The line holding "[Blizzard:](https://worldofwarcraft.com/en-us/news/23770463)" is the last one to output; start at the first line of the data, keep every line in between exactly, and leave out pictures.
##### DATA FOR ANALYSIS
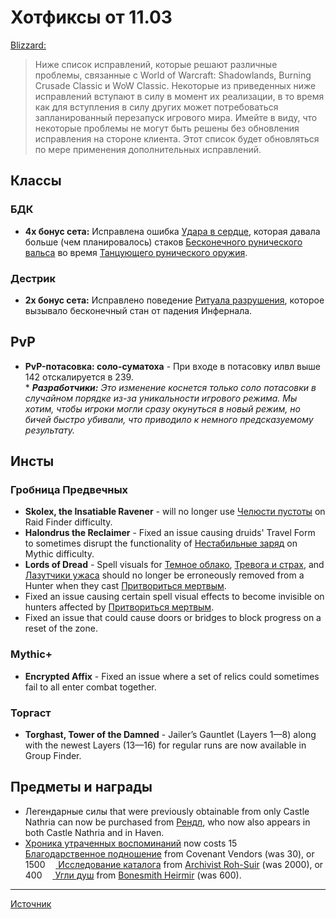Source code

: # Хотфиксы от 11.03

[Blizzard:](https://worldofwarcraft.com/en-us/news/23770463)
> Ниже список исправлений, которые решают различные проблемы, связанные с World of Warcraft: Shadowlands, Burning Crusade Classic и WoW Classic. Некоторые из приведенных ниже исправлений вступают в силу в момент их реализации, в то время как для вступления в силу других может потребоваться запланированный перезапуск игрового мира. Имейте в виду, что некоторые проблемы не могут быть решены без обновления исправления на стороне клиента. Этот список будет обновляться по мере применения дополнительных исправлений.

## Классы

### БДК
- **4х бонус сета:** Исправлена ошибка [Удара в сердце](https://ru.wowhead.com/spell=206930), которая давала больше (чем планировалось) стаков [Бесконечного рунического вальса](https://ru.wowhead.com/spell=364197) во время [Танцующего рунического оружия](https://ru.wowhead.com/spell=49028).

### Дестрик
- **2х бонус сета:** Исправлено поведение [Ритуала разрушения](https://ru.wowhead.com/spell=364349), которое вызывало бесконечный стан от падения Инфернала.

## PvP
- **PvP-потасовка: соло-суматоха** - При входе в потасовку илвл выше 142 отскалируется в 239.  
	\* ***Разработчики:** Это изменение коснется только соло потасовки в случайном порядке из-за уникальности игрового режима. Мы хотим, чтобы игроки могли сразу окунуться в новый режим, но бичей быстро убивали, что приводило к немного предсказуемому результату.*

## Инсты
### Гробница Предвечных
- **Skolex, the Insatiable Ravener** - will no longer use [Челюсти пустоты](https://ru.wowhead.com/spell=359913) on Raid Finder difficulty.
- **Halondrus the Reclaimer** - Fixed an issue causing druids' Travel Form to sometimes disrupt the functionality of [Нестабильные заряд](https://ru.wowhead.com/spell=368957) on Mythic difficulty.
- **Lords of Dread** - Spell visuals for [Темное облако](https://ru.wowhead.com/spell=360006), [Тревога и страх](https://ru.wowhead.com/spell=360145), and [Лазутчики ужаса](https://ru.wowhead.com/spell=360417) should no longer be erroneously removed from a Hunter when they cast [Притвориться мертвым](https://ru.wowhead.com/spell=5384).
- Fixed an issue causing certain spell visual effects to become invisible on hunters affected by [Притвориться мертвым](https://ru.wowhead.com/spell=5384).
- Fixed an issue that could cause doors or bridges to block progress on a reset of the zone.

### **Mythic+**
- **Encrypted Affix** - Fixed an issue where a set of relics could sometimes fail to all enter combat together.

### Торгаст
- **Torghast, Tower of the Damned** - Jailer’s Gauntlet (Layers 1—8) along with the newest Layers (13—16) for regular runs are now available in Group Finder.

## Предметы и награды
- Легендарные силы that were previously obtainable from only Castle Nathria can now be purchased from [Рендл](https://ru.wowhead.com/npc=175481), who now also appears in both Castle Nathria and in Haven.
- [Хроника утраченных воспоминаний](https://ru.wowhead.com/item=184665) now costs 15 <a href="https://ru.wowhead.com/currency=1885"><img src="https://wow.zamimg.com/images/wow/icons/tiny/inv_misc_ornatebox.gif" align="center" width="13" height="13"> Благодарственное подношение</a> from Covenant Vendors (was 30), or 1500 <a class="icontiny q1" href="https://ru.wowhead.com/currency=1931/исследование-каталога"><img src="https://wow.zamimg.com/images/wow/icons/tiny/inv_misc_paperbundle04a.gif" align="center" width="13" height="13"> <span class="tinyicontxt">Исследование каталога</a> from [Archivist Roh-Suir]() (was 2000), or 400 <a href="https://ru.wowhead.com/currency=1906/угли-душ"><img src="https://wow.zamimg.com/images/wow/icons/tiny/inv_misc_supersoulash.gif" align="center" width="13" height="13"> <span class="tinyicontxt">Угли душ</a> from [Bonesmith Heirmir]() (was 600).


---
[Источник](https://ru.wowhead.com/news/326324)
##########
= ANSWER TO THIS PROBLEM =
Source code

: # Хотфиксы от 11.03

[Blizzard:](https://worldofwarcraft.com/en-us/news/23770463)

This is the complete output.